Lead author Setareh Ghahari, PhD, MSc, BSc from the Department of Occupational Science and Occupational Therapy at the university, explains that their Multiple Sclerosis Self-Management Scale (MSSM) is the first of its kind, in that it is multidimensional and can help MS patients monitor disease progression and likewise affect the appropriate medical, cognitive, behavioral and emotional responses to maintain quality of life. It is comprised of 24 items and 5 factors, namely: Health Care Provider Relationship/Communication, Treatment Adherence/Barriers, Social/Family Support, MS Knowledge and Information, and Health Maintenance Behavior — all measured using a Likert-type scale of 1 to 5, with higher scores equating to better self-management.

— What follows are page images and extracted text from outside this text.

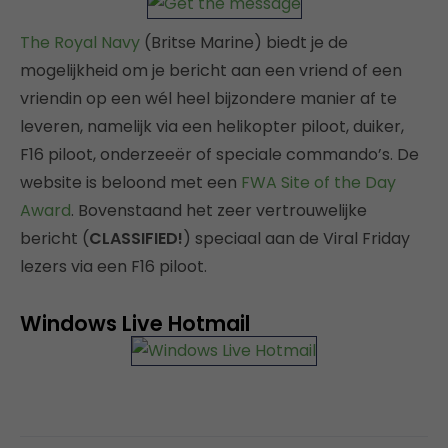
The Royal Navy
(Britse Marine) biedt je de
mogelijkheid om je bericht aan een vriend of een
vriendin op een wél heel bijzondere manier af te
leveren, namelijk via een helikopter piloot, duiker,
F16 piloot, onderzeeër of speciale commando’s. De
website is beloond met een
FWA Site of the Day
Award
. Bovenstaand het zeer vertrouwelijke
bericht (
CLASSIFIED!
) speciaal aan de Viral Friday
lezers via een F16 piloot.
Windows Live Hotmail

The researchers had 31 MS patients evaluate the MSSM to gain feedback on its format, nature of questions, level of comprehensiveness, and efficacy in promoting self-management. While there were a number of concerns raised by the participants of the re-testing, the researchers were similarly cognizant of the study’s limits such as sample size and randomization. Most of them were married, college-educated, and lived on a relatively high household income, which could mean they have easier access to information about their disease and have a better ability to understand it. Additionally, these patients have had MS an average of 11.8 years, so it is likely they have already developed their own means of self-management.
Another approach to enhancing independence and quality of life in MS patients is participation in a regular wellness program. Researchers from the Kessler Foundation had patients attend a weekly 90-minute program and noted improvements in patients’ mood, mental health, perceived stress, and pain.